# Jenny and Stephen Rees on SoundCloud



## Stephen Rees (Nov 14, 2014)

Greetings!

We decided to finally enter the 21st Century and create a SoundCloud account where we can share some of our work with the world.

https://soundcloud.com/jennyandstephenrees

There are some original compositions and songs, plus recordings of classical piano.

You are all very welcome to pop in for a listen, a cup to tea and french fancy (although not the pink ones….or the chocolate ones).

This has been a great community to be a part of for the last 10 years. It would be fair to say that we partly owe our careers to the skills we have learned from others here, and from the connections we have made with other members.

We hope anyone that pops by our little SoundCloud home finds something to enjoy or inspire.

With respect,

Jenny and Stephen


----------



## JohnG (Nov 14, 2014)

Thanks for posting this link -- great fun!


----------



## Stephen Rees (Nov 14, 2014)

Thanks John


----------



## semo (Nov 14, 2014)

Awesome!! Thanks for sharing.


----------



## Stephen Rees (Nov 14, 2014)

Thanks Semo. A pink and a chocolate french fancy each to you and John


----------



## marclawsonmusic (Nov 14, 2014)

Wonderful!
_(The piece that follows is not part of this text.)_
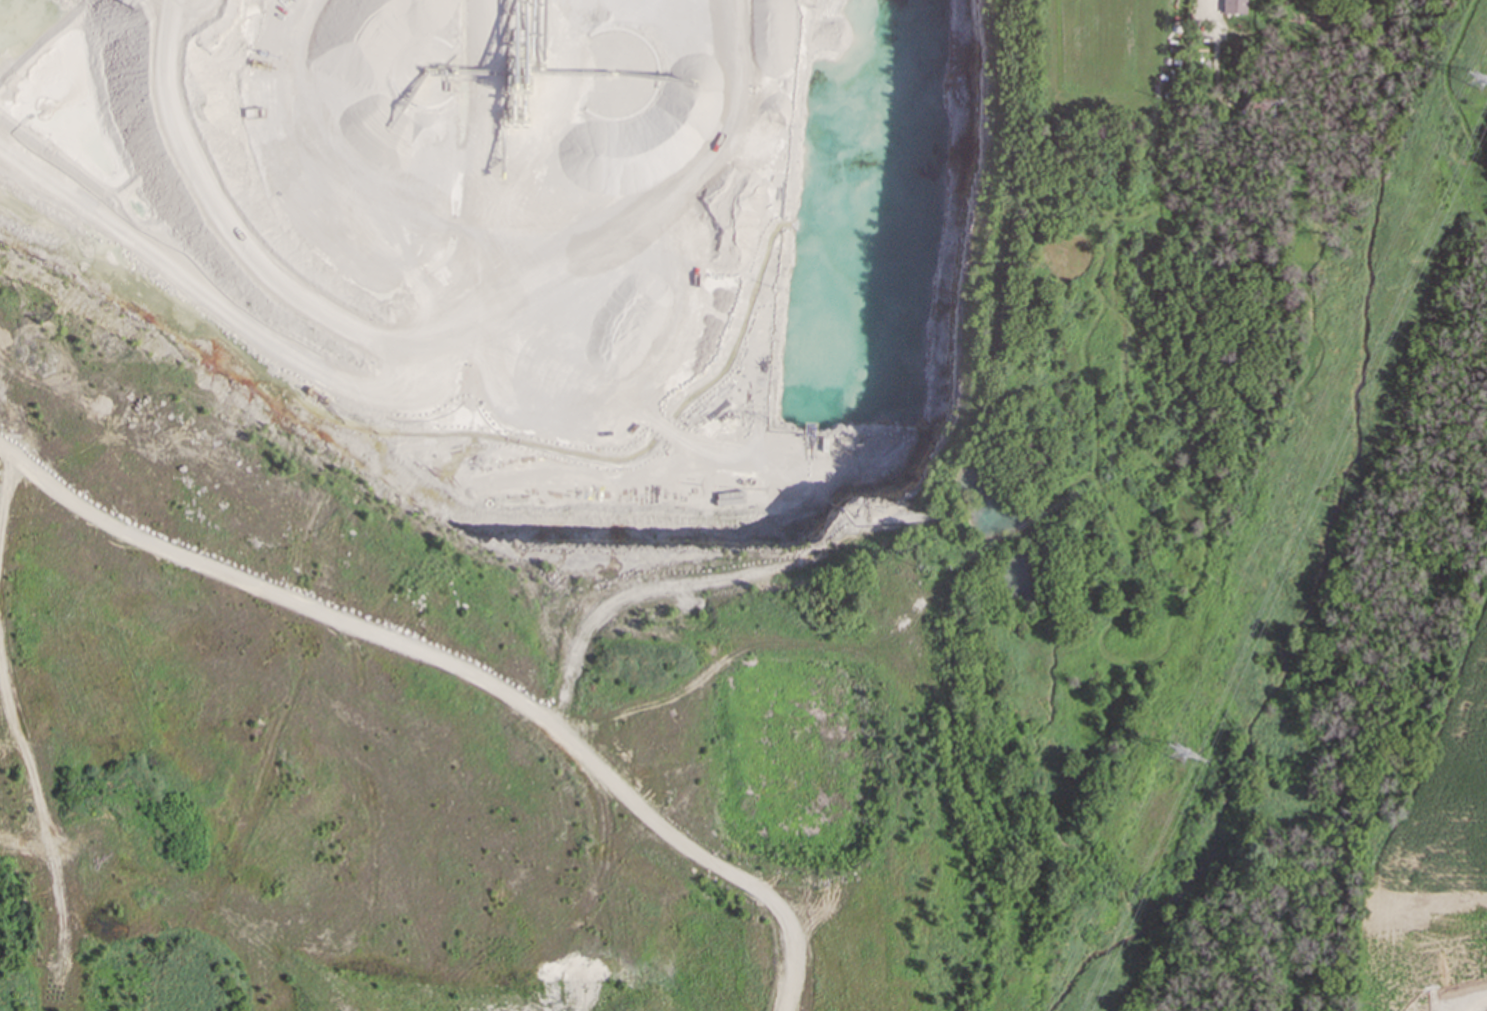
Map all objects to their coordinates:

Thanks for sharing!


----------



## Stephen Rees (Nov 14, 2014)

Thanks Marc


----------



## joed (Nov 14, 2014)

Thanks. Enjoyed the Ravel very much.


----------



## germancomponist (Nov 14, 2014)

What the others say. I like what I hear!


----------



## Stephen Rees (Nov 14, 2014)

Thanks Joed and Gunther  The Ravel really is a wonderful collection of pieces - both the piano and orchestral versions.


----------



## José Herring (Nov 14, 2014)

Stephen you've always been one of my favorites since I first heard one of your orchestral jazz pieces back in the Northern Sounds days.

Lurking in the background mostly over the years I'm happy to see you more out in the open.


----------



## Stephen Rees (Nov 14, 2014)

Thanks so much for your kind words Jose. It means a lot coming from you and is much appreciated


----------



## Mike Marino (Nov 14, 2014)

Really dig the music you've posted, Stephen.


----------



## Stephen Rees (Nov 14, 2014)

Thanks Mike


----------